Action item
When the word "between" shows up in a line of the records below, copy that line.

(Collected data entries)
········

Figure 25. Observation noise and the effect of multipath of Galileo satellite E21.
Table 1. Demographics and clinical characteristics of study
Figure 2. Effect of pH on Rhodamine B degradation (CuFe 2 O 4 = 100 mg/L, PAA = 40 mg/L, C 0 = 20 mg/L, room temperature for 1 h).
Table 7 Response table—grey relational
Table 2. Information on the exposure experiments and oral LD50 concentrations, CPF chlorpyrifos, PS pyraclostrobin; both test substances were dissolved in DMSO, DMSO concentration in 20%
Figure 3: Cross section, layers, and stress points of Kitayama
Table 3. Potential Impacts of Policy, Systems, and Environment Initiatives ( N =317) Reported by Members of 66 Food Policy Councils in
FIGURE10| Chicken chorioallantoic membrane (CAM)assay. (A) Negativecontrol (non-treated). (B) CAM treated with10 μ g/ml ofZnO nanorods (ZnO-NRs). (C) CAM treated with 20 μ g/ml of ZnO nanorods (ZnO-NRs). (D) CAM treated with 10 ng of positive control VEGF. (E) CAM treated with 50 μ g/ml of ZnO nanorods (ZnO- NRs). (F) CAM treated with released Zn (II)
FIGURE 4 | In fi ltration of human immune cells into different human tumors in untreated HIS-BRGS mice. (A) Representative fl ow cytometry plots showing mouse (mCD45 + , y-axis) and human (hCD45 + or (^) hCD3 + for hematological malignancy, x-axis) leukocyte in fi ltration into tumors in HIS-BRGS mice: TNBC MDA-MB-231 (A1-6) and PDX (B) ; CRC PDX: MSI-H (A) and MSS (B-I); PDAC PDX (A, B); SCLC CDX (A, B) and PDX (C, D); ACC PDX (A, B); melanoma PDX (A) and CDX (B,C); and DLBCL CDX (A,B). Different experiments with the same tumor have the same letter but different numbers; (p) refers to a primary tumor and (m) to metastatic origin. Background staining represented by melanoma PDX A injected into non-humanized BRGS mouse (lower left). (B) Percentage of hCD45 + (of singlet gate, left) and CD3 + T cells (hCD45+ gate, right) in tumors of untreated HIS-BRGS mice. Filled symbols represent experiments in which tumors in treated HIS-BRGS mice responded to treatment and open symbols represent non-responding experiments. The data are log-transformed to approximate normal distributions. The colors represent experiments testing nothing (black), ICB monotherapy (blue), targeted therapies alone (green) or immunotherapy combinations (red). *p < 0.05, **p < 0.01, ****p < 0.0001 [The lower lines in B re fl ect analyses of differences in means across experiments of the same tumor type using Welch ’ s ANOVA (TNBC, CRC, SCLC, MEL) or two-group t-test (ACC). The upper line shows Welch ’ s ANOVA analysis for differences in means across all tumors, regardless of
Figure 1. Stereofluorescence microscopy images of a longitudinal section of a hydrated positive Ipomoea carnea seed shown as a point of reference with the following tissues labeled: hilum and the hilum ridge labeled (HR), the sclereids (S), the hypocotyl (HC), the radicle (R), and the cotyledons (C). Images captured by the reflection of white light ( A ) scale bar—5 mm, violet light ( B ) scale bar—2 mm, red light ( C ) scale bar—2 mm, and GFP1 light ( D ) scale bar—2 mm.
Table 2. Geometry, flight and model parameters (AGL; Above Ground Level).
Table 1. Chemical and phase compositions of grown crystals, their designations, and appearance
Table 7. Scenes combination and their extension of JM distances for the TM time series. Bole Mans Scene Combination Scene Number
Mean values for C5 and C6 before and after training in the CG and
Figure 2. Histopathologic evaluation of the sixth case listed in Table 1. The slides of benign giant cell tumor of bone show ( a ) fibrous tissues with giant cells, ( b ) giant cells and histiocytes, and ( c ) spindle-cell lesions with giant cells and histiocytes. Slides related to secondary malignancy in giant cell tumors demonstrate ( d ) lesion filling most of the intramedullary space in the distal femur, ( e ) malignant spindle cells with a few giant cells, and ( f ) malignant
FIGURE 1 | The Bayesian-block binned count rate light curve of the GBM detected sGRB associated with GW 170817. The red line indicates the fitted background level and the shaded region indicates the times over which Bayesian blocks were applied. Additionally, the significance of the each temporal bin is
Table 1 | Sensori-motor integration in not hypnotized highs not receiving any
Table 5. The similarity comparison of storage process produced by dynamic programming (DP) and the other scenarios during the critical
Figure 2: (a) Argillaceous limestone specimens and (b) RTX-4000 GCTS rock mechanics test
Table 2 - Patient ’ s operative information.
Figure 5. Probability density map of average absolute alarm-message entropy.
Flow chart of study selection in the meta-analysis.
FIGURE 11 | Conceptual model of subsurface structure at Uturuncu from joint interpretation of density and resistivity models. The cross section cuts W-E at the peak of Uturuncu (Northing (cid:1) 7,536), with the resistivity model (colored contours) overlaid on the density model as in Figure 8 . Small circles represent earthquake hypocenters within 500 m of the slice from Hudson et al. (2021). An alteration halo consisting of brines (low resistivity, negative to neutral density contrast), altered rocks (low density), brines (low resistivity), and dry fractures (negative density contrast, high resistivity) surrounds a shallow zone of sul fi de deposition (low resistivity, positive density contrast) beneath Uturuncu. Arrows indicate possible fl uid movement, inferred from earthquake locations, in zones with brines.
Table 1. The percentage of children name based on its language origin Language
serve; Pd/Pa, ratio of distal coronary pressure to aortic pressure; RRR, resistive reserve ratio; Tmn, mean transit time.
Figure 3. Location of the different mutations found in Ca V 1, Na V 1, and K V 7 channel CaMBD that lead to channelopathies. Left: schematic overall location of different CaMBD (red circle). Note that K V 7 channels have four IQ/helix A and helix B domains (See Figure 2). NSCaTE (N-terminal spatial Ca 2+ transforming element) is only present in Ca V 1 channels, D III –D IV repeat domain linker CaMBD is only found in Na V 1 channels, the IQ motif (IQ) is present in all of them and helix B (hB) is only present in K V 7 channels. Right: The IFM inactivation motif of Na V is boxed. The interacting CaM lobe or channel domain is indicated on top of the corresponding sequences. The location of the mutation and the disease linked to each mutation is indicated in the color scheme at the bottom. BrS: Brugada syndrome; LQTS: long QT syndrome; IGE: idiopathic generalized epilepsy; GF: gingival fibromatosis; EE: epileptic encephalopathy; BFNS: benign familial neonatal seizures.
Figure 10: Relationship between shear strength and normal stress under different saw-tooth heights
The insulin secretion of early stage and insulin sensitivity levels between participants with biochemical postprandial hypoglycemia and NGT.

········

Finished exercise
Figure 10: Relationship between shear strength and normal stress under different saw-tooth heights
The insulin secretion of early stage and insulin sensitivity levels between participants with biochemical postprandial hypoglycemia and NGT.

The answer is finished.